— START Selected text —

Unions seeking better redundancy protection
In the autumn 2002 incomes policy negotiations, Finnish trade unions are seeking better compensation for, and protection against, collective redundancies. They claim that the cost for employers of making employees redundant in Finland is among the lowest in Europe. Employers are opposed to any changes.
The closure of the profitable Fujitsu-Siemens computer plant at Kilo in autumn 2000 focused the attention of trade unions on a perceived lack of protection against redundancies in Finland (FI0002136F). The plant was shut down and production moved to Germany, leading to the redundancy of 450 employees at Kilo. The plant was closed despite the fact that it was one of Fujitsu's leading performers in terms of quality of production and reliability, and was making sound profits. The redundant employees brought a court case against the company, claiming that legislative rules on negotiations with employee representatives had been broken (FI0102177F), and civil proceedings are still under way (FI0108196F).
In autumn 2002, the trade unions announced their goals for next national incomes policy agreement (FI0209101F), to replace the current two-year central deal which expires at the end of the year (FI0012170F). They have decided, partly due to the Fujitsu-Siemens case, to demand better protection for employees in the event of redundancies.
Finnish redundancy compensation low
In 2001, the Central Organisation of Finnish Trade Unions (Suomen Ammattiliittojen Keskusjärjestö, SAK) commissioned a study which compared the level of compensation for employees in collective redundancies across the EU (Provisions and procedures governing collective redundancies in Europe - with special emphasis on cross-border merger, Jari Hellsten, SAK, 2001). According to the findings, redundancies are cheaper for employers in Finland than in most other Member States. The study refers to Eurostat statistics on the structure of labour costs in 1996, which calculated the proportion of total labour costs made up by severance payments in various EU countries. Severance pay makes up the highest share of labour costs in Austria (3.1%), followed by Spain (2.3%), Germany (1.2%), France (0.9%) and the Netherlands (0.7%). Finland (0.2%), Sweden (0.2%) and Luxembourg (0.1%) were bottom of the list (Denmark, Ireland and the UK were not included in the research). The study also found that company managers often took a pragmatic approach, finding it cheaper to continue production with small losses over a long period in some countries, because a closure would be even more expensive.
The report examined whether more expensive redundancy protection measures would have spared the Fujitsu-Siemens Kilo plant from closure. It states that in Germany, compensation for the redundancies of a similar number of employees would have amounted to about 5% of the annual wage costs of the group's Europe-wide business unit and around 1% of its turnover. In addition, a closure in Germany might have resulted in costly strikes among Siemens' 185,000 employees in the country (and possibly public reactions such as consumer boycotts). Germany's co-determination (Mitbestimmung) system would also have enabled employee representatives to dispute and slow down redundancies made for economic and production reasons.
However, the report concludes that, besides the direct cost of redundancies, other factors affect closure decisions, such as the scale of production, infrastructure, the availability of skilled labour, transport and other logistical issues, and also 'non-material' matters such as company image. Assessing all the factors affecting closure decisions together, the study concludes that, if Finland had redundancy compensation at the same level as Germany, this still would not have stopped Fujitsu-Siemens closing the Kilo plant.

— END Selected text —
— START Given information —

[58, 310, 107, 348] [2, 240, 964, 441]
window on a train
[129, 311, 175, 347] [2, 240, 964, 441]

— END Given information —

Goals:
[A] According to the redundancy protection article, how many employees lost their jobs when the Kilo plant closed?
[B] How would you render this sentence from the redundancy protection article in French: "The plant was shut down and production moved to Germany, leading to the redundancy of 450 employees at Kilo."
[C] Carry on the article about Finnish redundancy protection from the point where it stops.

Solved tasks:
[A] 450 employees.

[B] L'usine a été fermée et la production a été transférée en Allemagne, ce qui a entraîné le licenciement de 450 salariés à Kilo.

[C]
Unions demand greater protection
The trade unions are increasingly concerned by the fact that employee protection against, and compensation for, redundancies seems comparatively low in Finland - Fujitsu-Siemens is not the only recent case of such closures and relocations. In their demands for the forthcoming incomes policy negotiations, SAK and the Finnish Confederation of Salaried Employees (Toimihenkilökeskusjärjestö, STTK) have thus made the improvement of protection in collective redundancies a central goal.
The unions do not yet have any clear picture of what kind of scheme should be used to improve redundancy compensation and protection. At present, Finnish employers do not have to make any specific direct payments in the event of redundancies, in the same way as their counterparts do in many other EU countries. All workers who are dismissed are entitled, on the basis of the Employment Contracts Act, to a paid notice period varying from 14 days after one year's service, to six months after 12 years' service. On top of this, there is a statutory redundancy payment scheme, financed collectively by employers through a levy of 0.06% of paybill, which provides redundant workers with varying levels of payment based on length of service. On becoming unemployed, redundant workers receive incomes-related unemployment benefit of about 40%-60% of former net pay for the first 500 days.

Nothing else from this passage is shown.